# Tasks for this exercise:
**1)** Please rewrite the paragraph in the genxref mailing-list message that begins "Especially when adding a new release" as a short bulleted list that keeps its main facts.
**2)** In the genxref mailing-list message, which two databases are said to support loading data with indexing disabled and re-indexing afterward?
**3)** Summarize the genxref mailing-list message in two sentences.

Re: [Lxr-dev] Status of this project?
Brought to you by:
ajlittoz
|
From: Paul S. <ps...@ne...> - 2007-03-22 20:13:09
|
On Thu, 2007-03-22 at 20:30 +0100, Jan-Benedict Glaw wrote:
> What may be different is the way to get the newly auto-generated
> number back again.
Yes, this is what I meant.
> But since the INSERT pathes aren't time-critical, we'd just allow to
> SELECT for the value instead of playing tricks to get it.
Hm. Interesting idea. I'm not so sure they aren't time-critical. They
don't impact the web user of course, but genxref does take a while to
index stuff already :).
I had two other performance-related ideas:
Genxref performance improvement:
Especially when adding a new release, genxref can be very slow. I think
it's because of all the indexing that goes on, and the DB re-indexes
after every insert. A common method of adding a lot of data to an SQL
DB is to put the commands into a file, then load the file all at once
with indexing disabled, then re-index everything at the end. I know
both MySQL and Postgres support this model (although most likely it's
accomplished in different ways) although I've not investigated it
thoroughly.

# Records provided:
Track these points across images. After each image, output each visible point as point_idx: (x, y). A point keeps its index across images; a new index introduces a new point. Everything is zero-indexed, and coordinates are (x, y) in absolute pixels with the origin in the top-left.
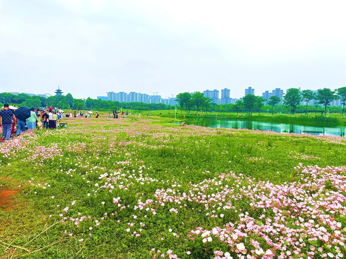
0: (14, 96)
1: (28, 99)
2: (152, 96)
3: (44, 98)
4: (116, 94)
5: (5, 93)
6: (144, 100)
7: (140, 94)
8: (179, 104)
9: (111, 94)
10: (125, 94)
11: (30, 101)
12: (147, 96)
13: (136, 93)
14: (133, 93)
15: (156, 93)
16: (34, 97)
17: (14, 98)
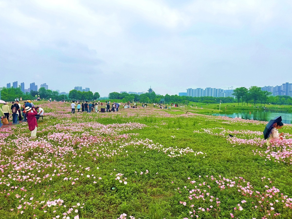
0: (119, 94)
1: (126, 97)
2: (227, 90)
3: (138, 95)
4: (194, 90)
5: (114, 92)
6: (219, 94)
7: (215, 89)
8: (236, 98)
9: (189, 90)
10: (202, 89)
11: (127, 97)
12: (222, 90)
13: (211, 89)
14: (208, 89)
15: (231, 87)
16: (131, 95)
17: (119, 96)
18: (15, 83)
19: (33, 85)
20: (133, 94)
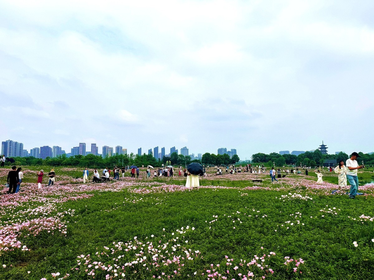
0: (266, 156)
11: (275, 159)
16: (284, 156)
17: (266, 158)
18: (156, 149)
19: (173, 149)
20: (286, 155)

---

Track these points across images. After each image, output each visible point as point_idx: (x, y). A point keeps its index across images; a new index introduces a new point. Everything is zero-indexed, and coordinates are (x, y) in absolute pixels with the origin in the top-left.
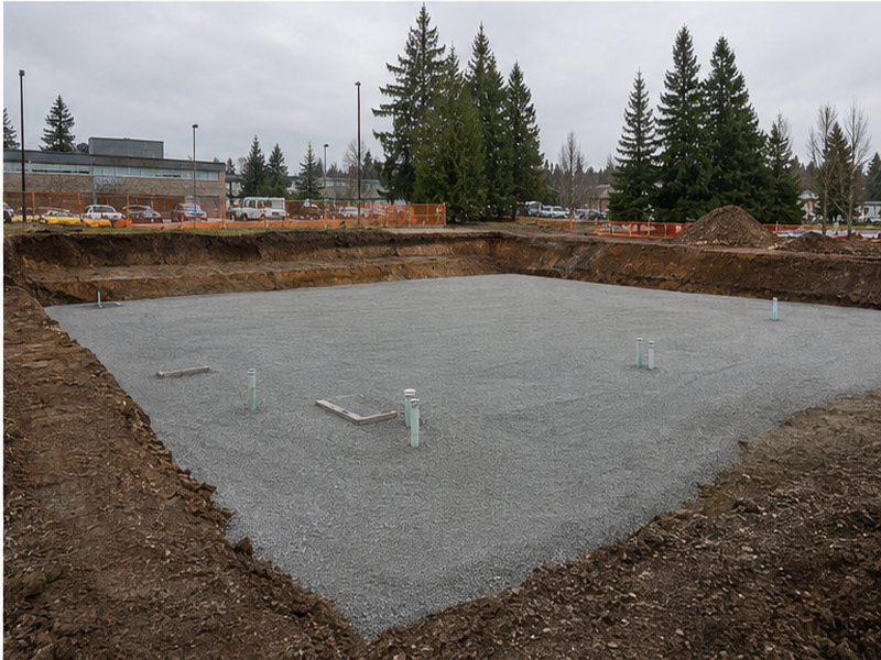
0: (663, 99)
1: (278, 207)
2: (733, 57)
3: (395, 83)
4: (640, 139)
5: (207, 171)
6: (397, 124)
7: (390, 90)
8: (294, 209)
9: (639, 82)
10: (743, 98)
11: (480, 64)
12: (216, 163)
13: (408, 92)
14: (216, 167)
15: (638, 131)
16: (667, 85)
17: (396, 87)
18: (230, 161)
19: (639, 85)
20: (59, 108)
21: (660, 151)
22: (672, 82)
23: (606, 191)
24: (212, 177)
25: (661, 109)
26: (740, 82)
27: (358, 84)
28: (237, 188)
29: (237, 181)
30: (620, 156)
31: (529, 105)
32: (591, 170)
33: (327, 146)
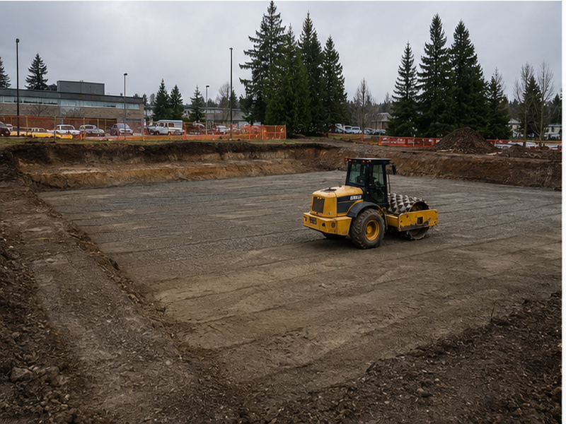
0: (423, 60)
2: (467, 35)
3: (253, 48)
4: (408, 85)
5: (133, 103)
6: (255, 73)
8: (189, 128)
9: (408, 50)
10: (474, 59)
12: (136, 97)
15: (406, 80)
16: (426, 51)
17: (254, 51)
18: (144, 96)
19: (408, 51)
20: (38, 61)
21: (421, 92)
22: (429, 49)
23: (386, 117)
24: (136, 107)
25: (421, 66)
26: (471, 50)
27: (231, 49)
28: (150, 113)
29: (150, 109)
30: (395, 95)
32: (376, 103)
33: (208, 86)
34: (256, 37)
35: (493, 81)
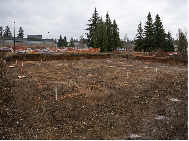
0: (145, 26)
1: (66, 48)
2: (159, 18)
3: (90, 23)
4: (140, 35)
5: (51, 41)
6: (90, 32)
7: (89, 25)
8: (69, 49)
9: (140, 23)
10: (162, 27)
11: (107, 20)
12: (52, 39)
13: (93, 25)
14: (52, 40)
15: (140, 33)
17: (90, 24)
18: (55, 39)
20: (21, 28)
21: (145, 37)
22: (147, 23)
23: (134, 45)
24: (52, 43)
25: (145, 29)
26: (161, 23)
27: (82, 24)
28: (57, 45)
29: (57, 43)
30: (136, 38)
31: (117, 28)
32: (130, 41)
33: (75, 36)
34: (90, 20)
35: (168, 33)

# Solutions:
**1)**
- genxref can be very slow, especially when adding a new release.
- The likely cause is all the indexing, with the DB re-indexing after every insert.
- A common way to add a lot of data to an SQL DB is to put the commands into a file, load the file all at once with indexing disabled, and then re-index everything at the end.
- Both MySQL and Postgres support this model, most likely in different ways, though the writer has not investigated it thoroughly.

**2)** MySQL and Postgres.

**3)** Jan-Benedict Glaw suggests using a SELECT to get newly auto-generated numbers back, since the INSERT paths aren't time-critical, but the writer is not so sure, because genxref already takes a while to index. The writer also proposes speeding up genxref, which is especially slow when adding a new release, by putting the commands into a file, loading it all at once with indexing disabled, and re-indexing at the end, a model that both MySQL and Postgres support.